If the problem is treated only as a confidence issue, the solution becomes pressure. Ask more. Be bolder. Make the call.
But if the deeper issue is shared language and ownership, the solution begins by helping people understand what generosity makes possible, what story they are invited to carry, and how donor relationships can be approached with honesty, gratitude, and care.
People do not need to become fundraisers in a forced way. They need a faithful way to participate in the story.
When Fundraising Reveals Capacity
Fundraising struggles often reveal whether the mission is clear enough to be shared, whether the board knows how to participate, whether staff understand how their work connects to generosity, and whether donor communication is carried by a system or by one person’s emotional energy.
This is why fundraising can exhaust leaders who wear many hats. They are not only raising money. They are translating the mission, educating the board, writing the story, calming anxiety, and making the financial need feel sacred, human, and real.
No wonder they are tired.
The ache is not always, “I hate fundraising.”
Sometimes the deeper truth is this:
I am tired because I am the only one carrying the donor story.
Before You Ask Harder
Asking matters. Clear invitations matter. Donors deserve the dignity of being invited into work that matters.
But before you ask harder, listen for what the system has not learned to carry together.
Where does donor confidence currently live? Who knows the story well enough to share it? Where does the board feel hesitant? What language sounds natural, and what relationships are too dependent on one trusted voice?
Those questions do not weaken fundraising. They deepen it.

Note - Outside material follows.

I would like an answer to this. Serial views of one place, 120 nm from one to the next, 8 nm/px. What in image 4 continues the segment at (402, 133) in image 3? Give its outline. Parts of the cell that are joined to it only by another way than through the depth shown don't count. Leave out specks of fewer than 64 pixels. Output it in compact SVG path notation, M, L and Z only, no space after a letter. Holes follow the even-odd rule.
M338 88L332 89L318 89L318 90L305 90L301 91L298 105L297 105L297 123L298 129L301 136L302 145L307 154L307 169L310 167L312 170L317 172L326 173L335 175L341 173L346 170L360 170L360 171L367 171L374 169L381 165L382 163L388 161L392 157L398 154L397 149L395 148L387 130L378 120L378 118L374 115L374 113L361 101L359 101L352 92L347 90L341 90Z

They help an organization move from pressure to participation, from scripts to shared language, from donor anxiety to donor care. They help the leader stop carrying the whole story alone.
Sometimes the next faithful fundraising move is not simply to ask more often. Sometimes it is to build a wider circle of people who can carry the story with clarity, humility, and joy.
Go get ‘em this week and keep inviting people into the wonderful story of your work! I believe in you and hope you do too!